Scan the entries line by line and return those with "back".

## [The input]

━━━

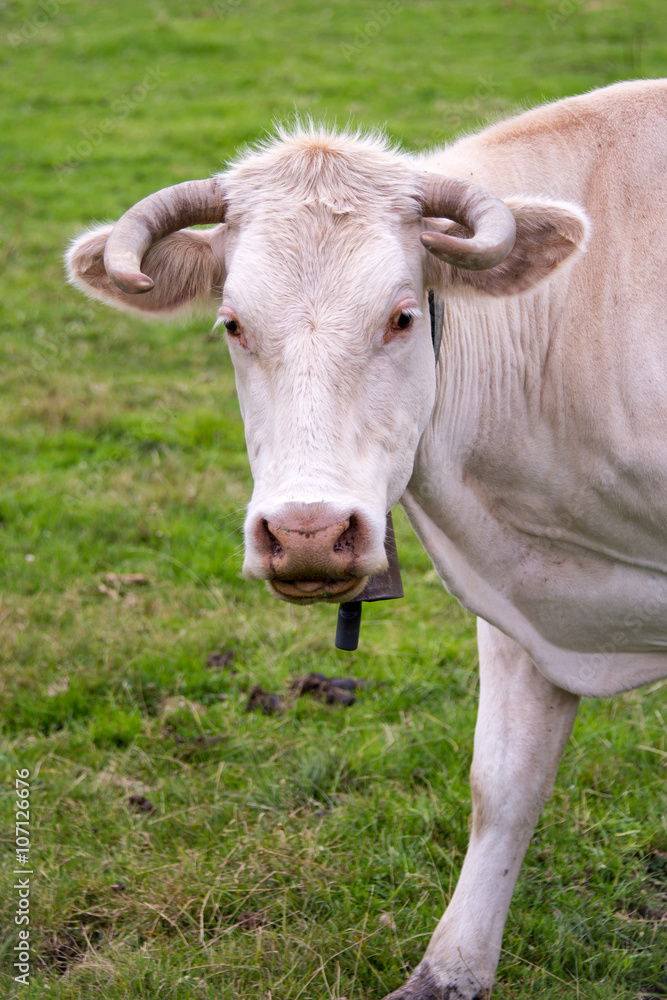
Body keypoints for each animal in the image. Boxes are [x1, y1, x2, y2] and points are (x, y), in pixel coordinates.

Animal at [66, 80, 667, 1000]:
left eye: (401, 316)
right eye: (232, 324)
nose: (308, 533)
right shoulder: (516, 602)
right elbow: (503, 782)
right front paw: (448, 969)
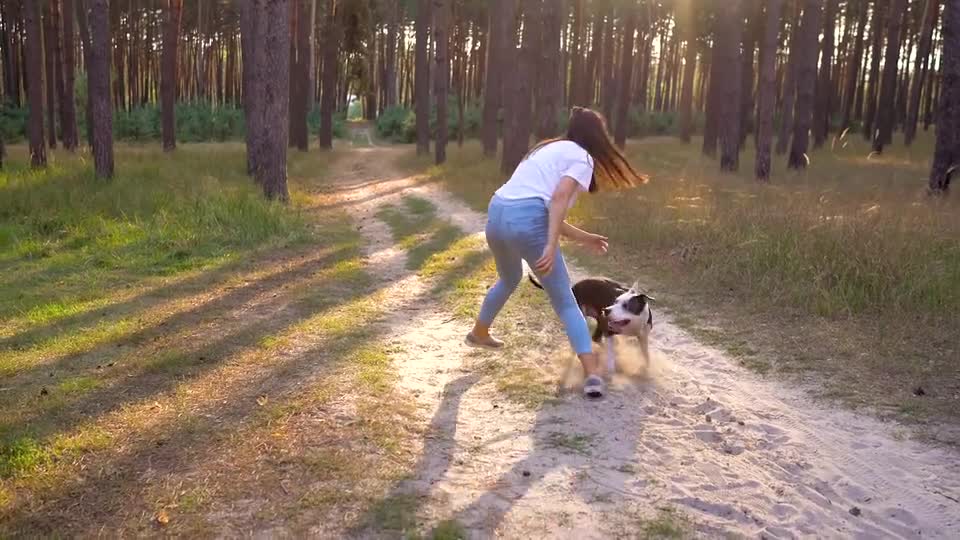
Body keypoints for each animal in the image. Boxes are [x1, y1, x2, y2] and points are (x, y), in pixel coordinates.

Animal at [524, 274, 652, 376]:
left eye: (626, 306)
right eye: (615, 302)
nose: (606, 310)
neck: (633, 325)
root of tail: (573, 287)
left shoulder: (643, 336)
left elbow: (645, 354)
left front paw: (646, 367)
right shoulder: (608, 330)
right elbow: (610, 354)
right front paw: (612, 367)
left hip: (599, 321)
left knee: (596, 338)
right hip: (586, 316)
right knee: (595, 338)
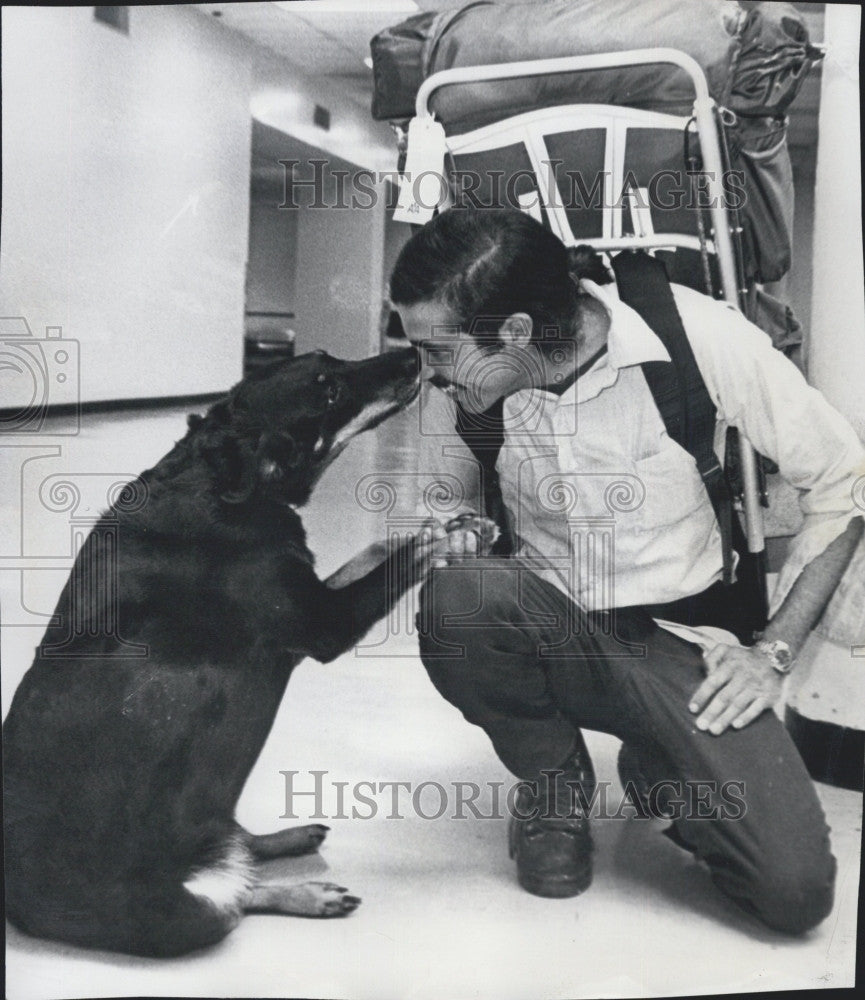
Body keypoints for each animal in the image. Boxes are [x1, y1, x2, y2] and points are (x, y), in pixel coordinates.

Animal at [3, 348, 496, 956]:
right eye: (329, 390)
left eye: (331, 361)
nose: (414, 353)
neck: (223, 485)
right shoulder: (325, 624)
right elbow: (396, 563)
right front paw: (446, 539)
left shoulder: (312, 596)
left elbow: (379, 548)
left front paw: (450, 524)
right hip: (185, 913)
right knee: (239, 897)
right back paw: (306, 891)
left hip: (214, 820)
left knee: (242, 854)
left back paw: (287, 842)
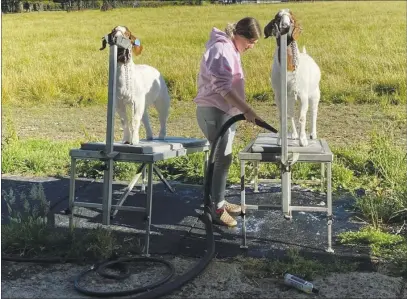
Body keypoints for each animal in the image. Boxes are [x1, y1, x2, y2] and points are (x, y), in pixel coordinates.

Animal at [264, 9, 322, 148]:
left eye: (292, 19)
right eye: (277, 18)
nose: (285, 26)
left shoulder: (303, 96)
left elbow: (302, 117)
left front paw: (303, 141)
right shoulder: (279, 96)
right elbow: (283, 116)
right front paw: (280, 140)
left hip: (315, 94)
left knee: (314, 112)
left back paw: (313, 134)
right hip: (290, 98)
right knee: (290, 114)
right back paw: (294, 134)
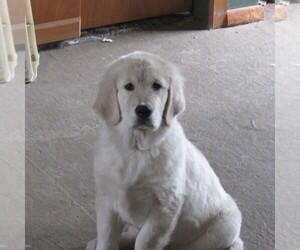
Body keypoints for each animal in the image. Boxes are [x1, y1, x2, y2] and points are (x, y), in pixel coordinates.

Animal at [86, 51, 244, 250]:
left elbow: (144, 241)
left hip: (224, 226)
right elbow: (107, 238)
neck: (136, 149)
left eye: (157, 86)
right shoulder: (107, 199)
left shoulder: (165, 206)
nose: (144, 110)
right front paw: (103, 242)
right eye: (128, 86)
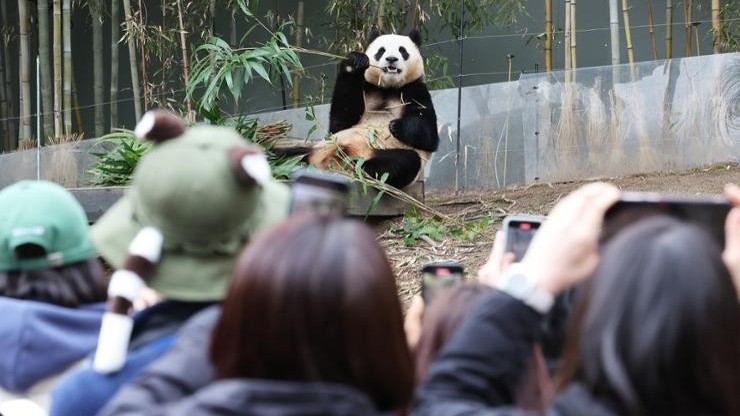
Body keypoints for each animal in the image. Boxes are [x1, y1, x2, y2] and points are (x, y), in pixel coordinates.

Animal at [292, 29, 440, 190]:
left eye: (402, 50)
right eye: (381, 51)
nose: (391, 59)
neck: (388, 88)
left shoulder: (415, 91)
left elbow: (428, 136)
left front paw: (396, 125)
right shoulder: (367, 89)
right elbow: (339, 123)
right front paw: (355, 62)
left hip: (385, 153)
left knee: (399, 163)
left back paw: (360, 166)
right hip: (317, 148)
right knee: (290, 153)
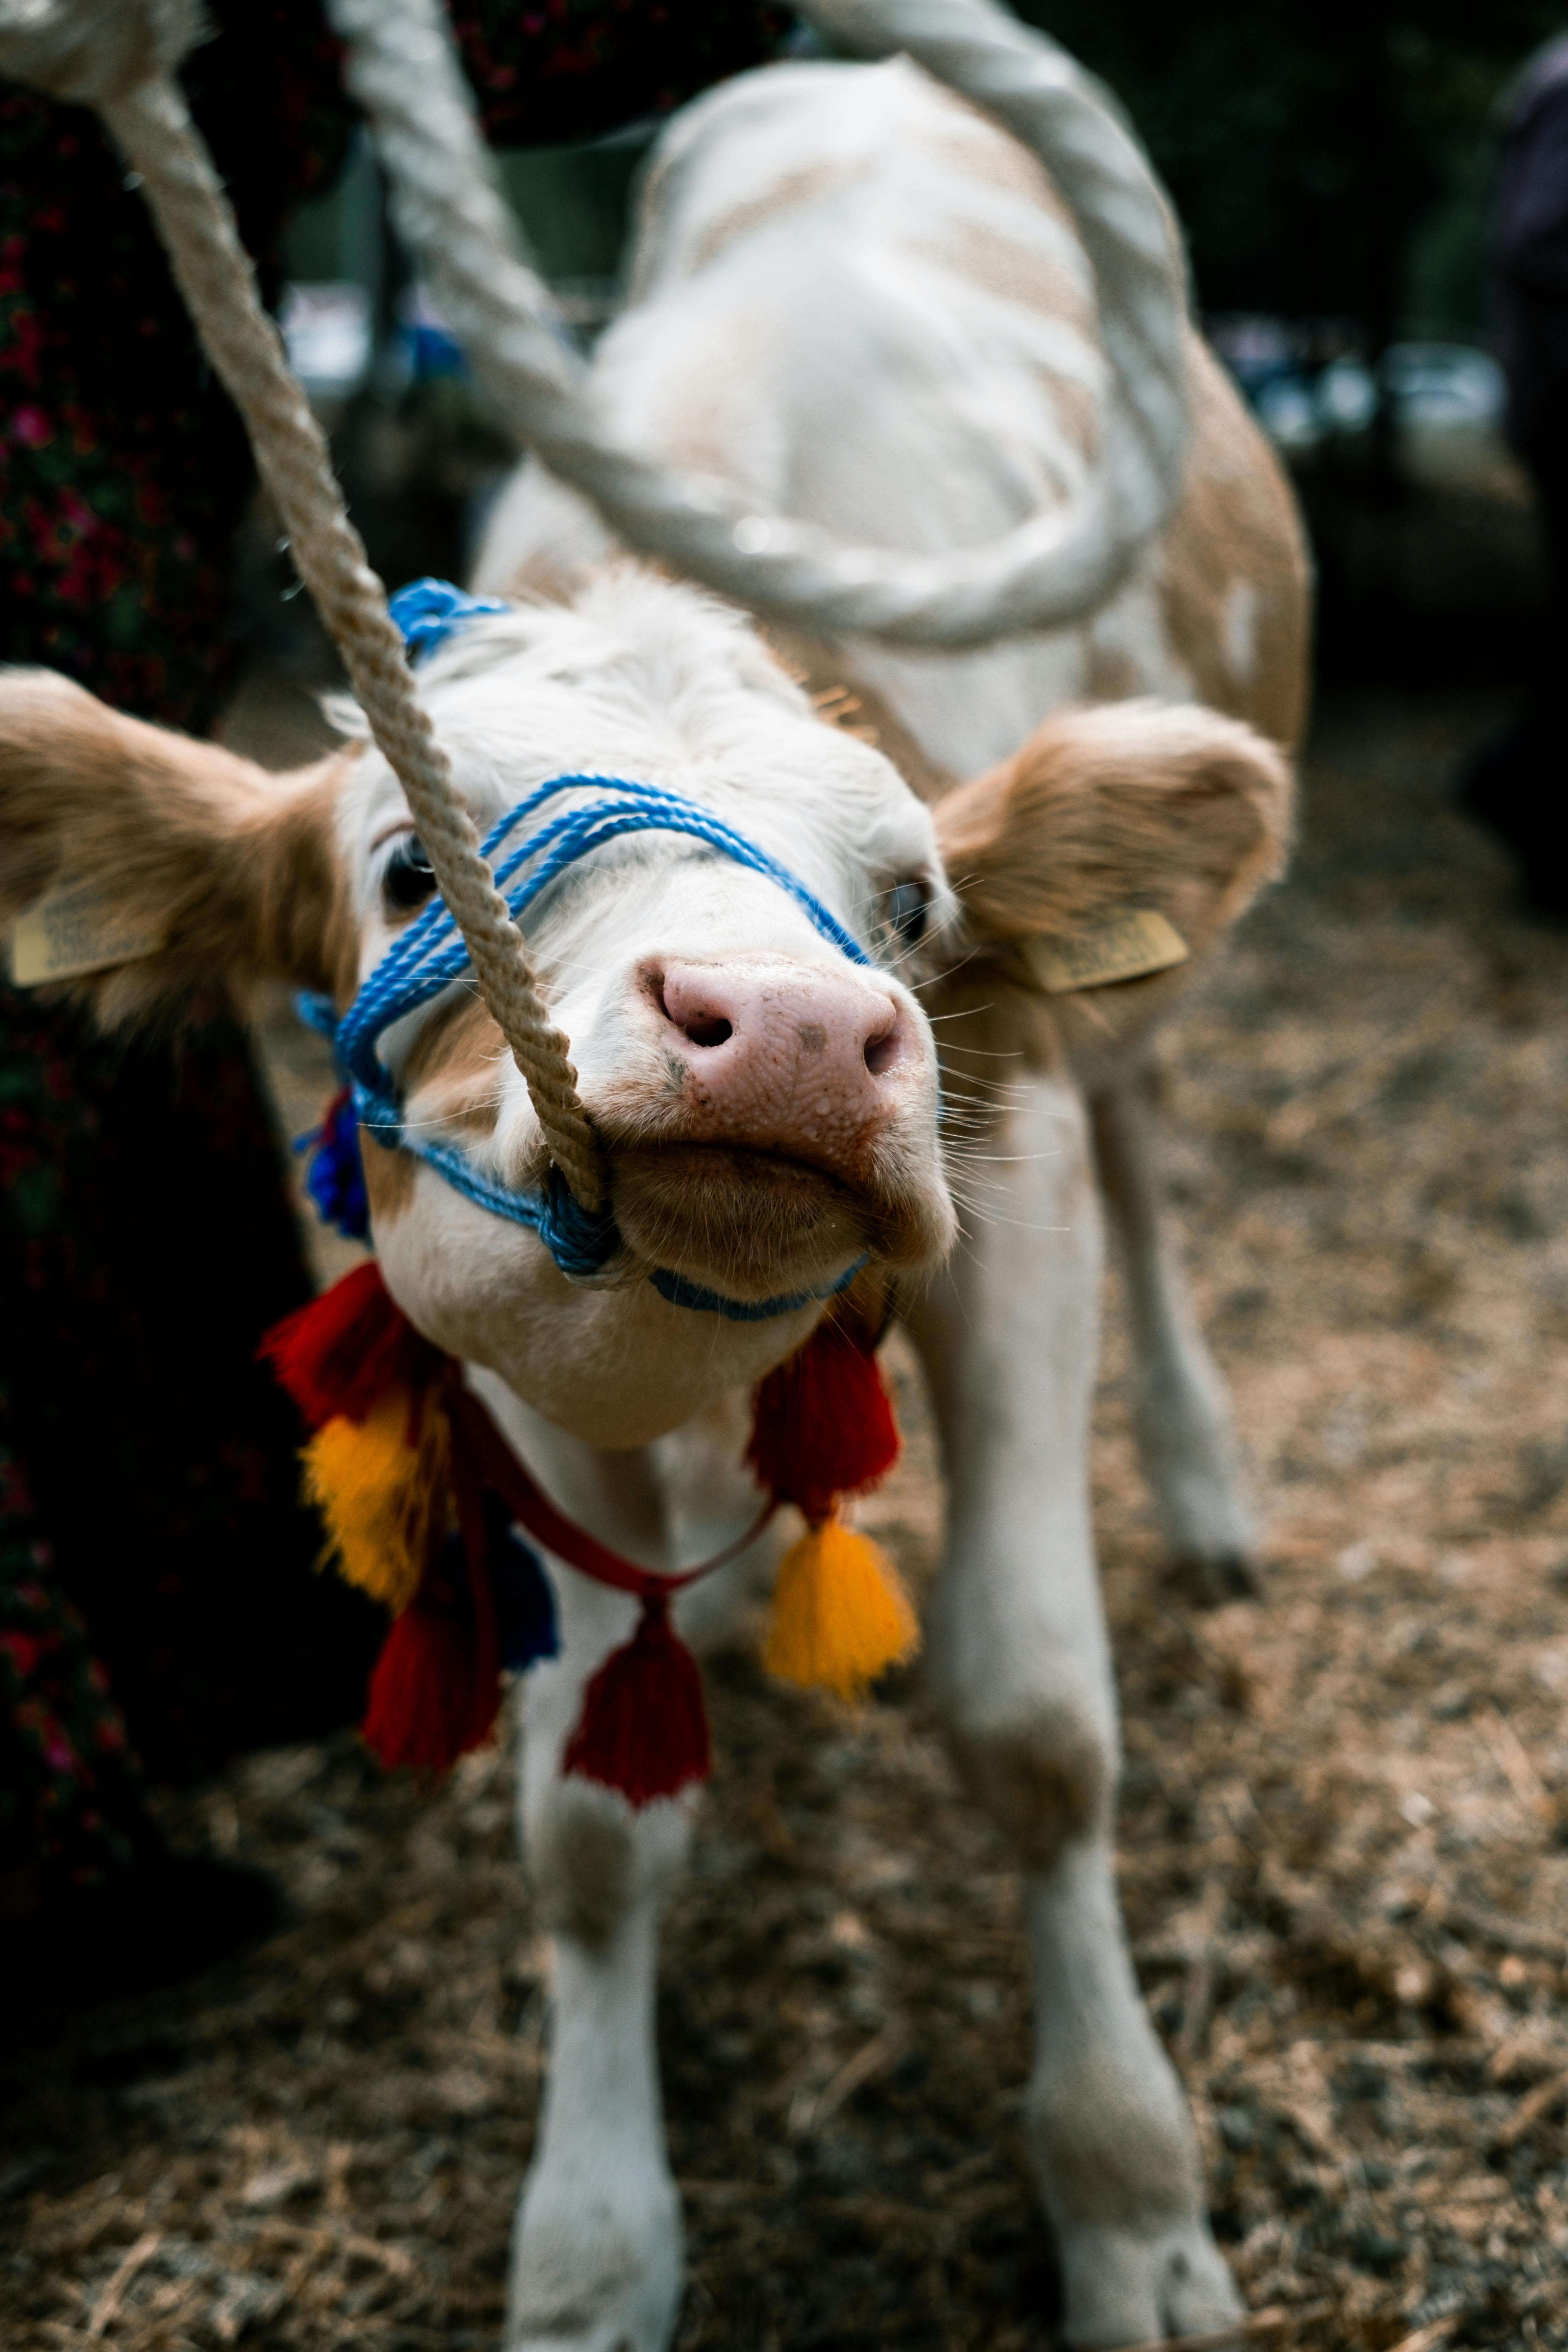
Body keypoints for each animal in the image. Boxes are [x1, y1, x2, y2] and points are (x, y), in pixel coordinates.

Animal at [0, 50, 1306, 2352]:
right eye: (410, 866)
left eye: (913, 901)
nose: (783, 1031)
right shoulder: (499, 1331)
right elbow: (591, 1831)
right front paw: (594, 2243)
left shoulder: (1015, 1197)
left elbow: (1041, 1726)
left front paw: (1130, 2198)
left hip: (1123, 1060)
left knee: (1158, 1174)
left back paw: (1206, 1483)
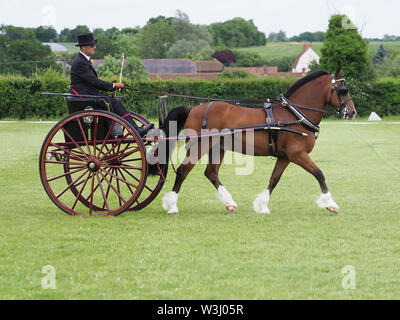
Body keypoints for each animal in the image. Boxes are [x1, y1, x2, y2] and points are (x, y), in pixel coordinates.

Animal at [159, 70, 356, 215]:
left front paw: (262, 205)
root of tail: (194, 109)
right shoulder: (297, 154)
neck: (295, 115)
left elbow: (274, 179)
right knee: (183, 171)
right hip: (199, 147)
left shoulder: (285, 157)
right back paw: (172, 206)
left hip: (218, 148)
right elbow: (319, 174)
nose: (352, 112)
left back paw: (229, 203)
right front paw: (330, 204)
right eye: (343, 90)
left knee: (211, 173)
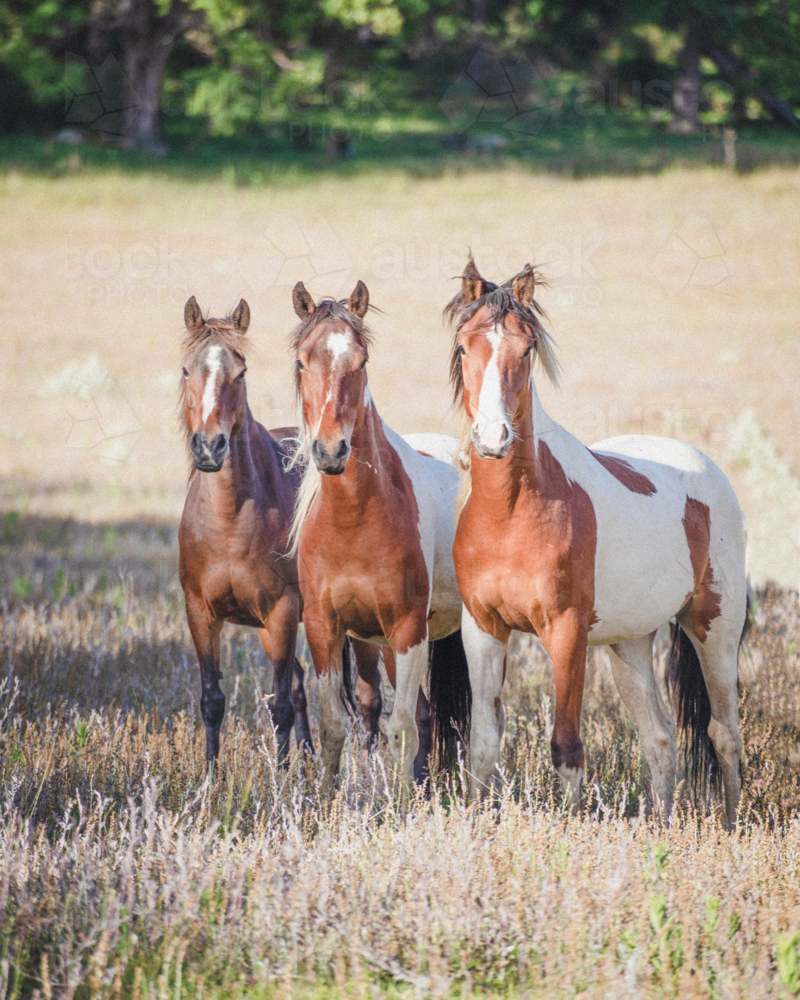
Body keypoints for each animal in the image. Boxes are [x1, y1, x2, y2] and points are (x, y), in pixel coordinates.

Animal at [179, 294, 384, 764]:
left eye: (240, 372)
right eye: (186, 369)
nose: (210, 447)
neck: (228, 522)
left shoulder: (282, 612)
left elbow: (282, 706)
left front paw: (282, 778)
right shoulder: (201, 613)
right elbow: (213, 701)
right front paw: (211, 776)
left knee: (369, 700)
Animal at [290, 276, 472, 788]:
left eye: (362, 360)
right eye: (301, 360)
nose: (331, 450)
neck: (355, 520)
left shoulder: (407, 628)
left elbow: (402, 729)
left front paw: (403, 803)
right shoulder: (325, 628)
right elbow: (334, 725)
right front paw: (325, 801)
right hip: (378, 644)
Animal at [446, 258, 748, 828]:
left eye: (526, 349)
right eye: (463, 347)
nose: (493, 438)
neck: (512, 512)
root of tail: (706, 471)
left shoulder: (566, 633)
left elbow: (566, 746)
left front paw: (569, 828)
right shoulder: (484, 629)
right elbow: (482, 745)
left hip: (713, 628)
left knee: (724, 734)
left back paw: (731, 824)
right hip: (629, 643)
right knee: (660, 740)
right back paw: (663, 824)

━━━

## [Solved exercise]
right back paw: (306, 891)
left back paw: (287, 842)
left back paw: (313, 134)
right back paw: (294, 134)
left back paw: (360, 166)
left back paw: (1206, 1483)
right back paw: (172, 206)
left back paw: (229, 203)
left back paw: (731, 824)
right back paw: (663, 824)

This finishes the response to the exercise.